------ Recorded data
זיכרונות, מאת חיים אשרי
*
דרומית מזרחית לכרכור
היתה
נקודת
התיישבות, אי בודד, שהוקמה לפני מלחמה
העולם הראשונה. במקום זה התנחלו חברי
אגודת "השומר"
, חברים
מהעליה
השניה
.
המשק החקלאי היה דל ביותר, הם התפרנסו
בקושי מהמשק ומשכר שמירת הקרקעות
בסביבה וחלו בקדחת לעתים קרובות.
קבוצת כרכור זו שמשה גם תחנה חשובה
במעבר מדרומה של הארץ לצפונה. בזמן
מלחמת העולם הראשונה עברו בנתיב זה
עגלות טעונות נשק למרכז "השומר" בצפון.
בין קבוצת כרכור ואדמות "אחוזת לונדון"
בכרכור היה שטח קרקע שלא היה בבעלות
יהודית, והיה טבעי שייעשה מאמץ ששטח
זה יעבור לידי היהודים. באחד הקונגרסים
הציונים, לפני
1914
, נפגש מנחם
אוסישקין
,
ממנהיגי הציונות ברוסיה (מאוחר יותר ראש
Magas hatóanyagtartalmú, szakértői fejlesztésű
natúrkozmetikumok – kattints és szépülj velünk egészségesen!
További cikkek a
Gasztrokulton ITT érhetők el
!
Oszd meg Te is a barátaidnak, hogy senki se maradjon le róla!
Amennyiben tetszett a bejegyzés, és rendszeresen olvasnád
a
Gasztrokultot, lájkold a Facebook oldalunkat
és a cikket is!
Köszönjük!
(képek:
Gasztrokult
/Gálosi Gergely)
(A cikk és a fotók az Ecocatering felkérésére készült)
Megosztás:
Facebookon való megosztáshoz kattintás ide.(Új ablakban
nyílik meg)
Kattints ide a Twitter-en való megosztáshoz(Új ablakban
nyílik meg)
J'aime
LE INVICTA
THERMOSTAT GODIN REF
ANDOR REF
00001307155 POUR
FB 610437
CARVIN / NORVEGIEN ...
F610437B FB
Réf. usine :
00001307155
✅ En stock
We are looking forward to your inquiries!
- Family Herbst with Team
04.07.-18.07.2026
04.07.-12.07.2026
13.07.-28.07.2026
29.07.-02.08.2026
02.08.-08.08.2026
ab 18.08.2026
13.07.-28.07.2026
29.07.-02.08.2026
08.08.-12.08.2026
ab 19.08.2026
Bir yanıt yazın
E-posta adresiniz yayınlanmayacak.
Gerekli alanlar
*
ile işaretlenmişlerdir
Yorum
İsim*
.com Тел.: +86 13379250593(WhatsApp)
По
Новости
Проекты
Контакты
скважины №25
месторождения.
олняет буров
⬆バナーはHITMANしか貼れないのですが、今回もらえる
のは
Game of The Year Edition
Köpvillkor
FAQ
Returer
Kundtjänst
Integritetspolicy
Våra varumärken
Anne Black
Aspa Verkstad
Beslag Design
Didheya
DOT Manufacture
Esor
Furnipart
------------
## Required action:
Nothing in the records above may be left out when you repeat them exactly.

## Answer space:
זיכרונות, מאת חיים אשרי
*
דרומית מזרחית לכרכור
היתה
נקודת
התיישבות, אי בודד, שהוקמה לפני מלחמה
העולם הראשונה. במקום זה התנחלו חברי
אגודת "השומר"
, חברים
מהעליה
השניה
.
המשק החקלאי היה דל ביותר, הם התפרנסו
בקושי מהמשק ומשכר שמירת הקרקעות
בסביבה וחלו בקדחת לעתים קרובות.
קבוצת כרכור זו שמשה גם תחנה חשובה
במעבר מדרומה של הארץ לצפונה. בזמן
מלחמת העולם הראשונה עברו בנתיב זה
עגלות טעונות נשק למרכז "השומר" בצפון.
בין קבוצת כרכור ואדמות "אחוזת לונדון"
בכרכור היה שטח קרקע שלא היה בבעלות
יהודית, והיה טבעי שייעשה מאמץ ששטח
זה יעבור לידי היהודים. באחד הקונגרסים
הציונים, לפני
1914
, נפגש מנחם
אוסישקין
,
ממנהיגי הציונות ברוסיה (מאוחר יותר ראש
Magas hatóanyagtartalmú, szakértői fejlesztésű
natúrkozmetikumok – kattints és szépülj velünk egészségesen!
További cikkek a
Gasztrokulton ITT érhetők el
!
Oszd meg Te is a barátaidnak, hogy senki se maradjon le róla!
Amennyiben tetszett a bejegyzés, és rendszeresen olvasnád
a
Gasztrokultot, lájkold a Facebook oldalunkat
és a cikket is!
Köszönjük!
(képek:
Gasztrokult
/Gálosi Gergely)
(A cikk és a fotók az Ecocatering felkérésére készült)
Megosztás:
Facebookon való megosztáshoz kattintás ide.(Új ablakban
nyílik meg)
Kattints ide a Twitter-en való megosztáshoz(Új ablakban
nyílik meg)
J'aime
LE INVICTA
THERMOSTAT GODIN REF
ANDOR REF
00001307155 POUR
FB 610437
CARVIN / NORVEGIEN ...
F610437B FB
Réf. usine :
00001307155
✅ En stock
We are looking forward to your inquiries!
- Family Herbst with Team
04.07.-18.07.2026
04.07.-12.07.2026
13.07.-28.07.2026
29.07.-02.08.2026
02.08.-08.08.2026
ab 18.08.2026
13.07.-28.07.2026
29.07.-02.08.2026
08.08.-12.08.2026
ab 19.08.2026
Bir yanıt yazın
E-posta adresiniz yayınlanmayacak.
Gerekli alanlar
*
ile işaretlenmişlerdir
Yorum
İsim*
.com Тел.: +86 13379250593(WhatsApp)
По
Новости
Проекты
Контакты
скважины №25
месторождения.
олняет буров
⬆バナーはHITMANしか貼れないのですが、今回もらえる
のは
Game of The Year Edition
Köpvillkor
FAQ
Returer
Kundtjänst
Integritetspolicy
Våra varumärken
Anne Black
Aspa Verkstad
Beslag Design
Didheya
DOT Manufacture
Esor
Furnipart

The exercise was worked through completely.